I’m working with a HubSpot PHP wrapper library in my Laravel 5 application to retrieve deal information from the HubSpot API. Everything works perfectly when I test it on my local development environment.
However, after deploying to my production server (CentOS 7 running on AWS EC2 with Apache), I’m encountering an SSL certificate validation error. The specific error message I’m getting is:
cURL error 60: Peer’s Certificate issuer is not recognized
The request fails with a 500 status code. This seems to be related to SSL certificate verification on the server side.
Has anyone encountered this issue before? What would be the best approach to resolve this certificate validation problem while maintaining security?
centOS 7 on EC2 has this issue constantly. check /etc/ssl/certs/ first - it’s probably empty or old. i run yum install ca-certificates then restart apache. also verify your php.ini has the correct curl.cainfo path. fixed my hubspot API throwing the same error.
This SSL error happens because the server doesn’t recognize HubSpot’s certificate chain. I hit the same thing migrating a production app - Amazon Linux boxes often ship with incomplete certificate stores. Don’t bother downloading certificate bundles manually. Run curl --version first to see which CA bundle path it’s using, then check if that file exists and is up to date. On my CentOS box, I had to update system certificates AND configure Laravel’s HTTP client explicitly. In your HubSpot service config, make sure you’re setting the verify parameter right for the Guzzle client. Laravel defaults to system certificates, but if your server’s certificate store is incomplete, you’re screwed. After updating system certs with yum, restart Apache and any process managers you’ve got running.

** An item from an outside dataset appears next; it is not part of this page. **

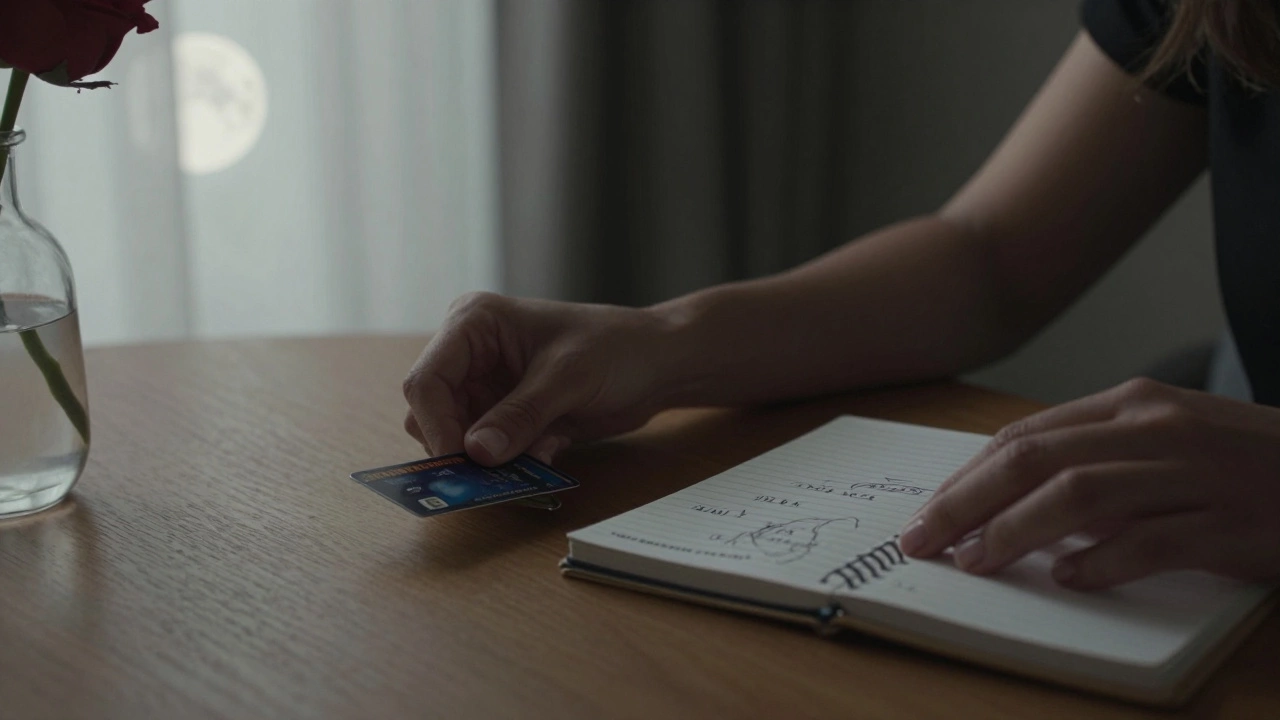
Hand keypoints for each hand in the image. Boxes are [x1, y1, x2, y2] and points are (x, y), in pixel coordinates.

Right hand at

Had this exact SSL issue for days with my Laravel app! Your production server doesn’t trust HubSpot’s certificate authority. Skip updating system certificates - just configure the HTTP client directly in Laravel instead. In config/services.php (or wherever you set up the HubSpot client), add the verify option pointing to a cacert.pem bundle. Grab the bundle from curl.haxx.se/ca/cacert.pem and drop it in your storage directory. Then set your HTTP requests to 'verify' => storage_path('cacert.pem'). This keeps everything portable and you won’t need root access. Test it with a quick API call to make sure the certificate chain validates.
I ran into this exact problem with a Laravel app hitting external APIs. Your production server’s CA certificate bundle is outdated or missing. Try yum update ca-certificates on CentOS first. If that doesn’t fix it, configure cURL to use a specific CA bundle by adding CURLOPT_CAINFO pointing to a cacert.pem file in your HTTP client config. You could also update OpenSSL and make sure the system certificate store is set up right. AWS EC2 instances often ship with bare-bones certificate bundles, so updating system certificates usually fixes it without breaking security.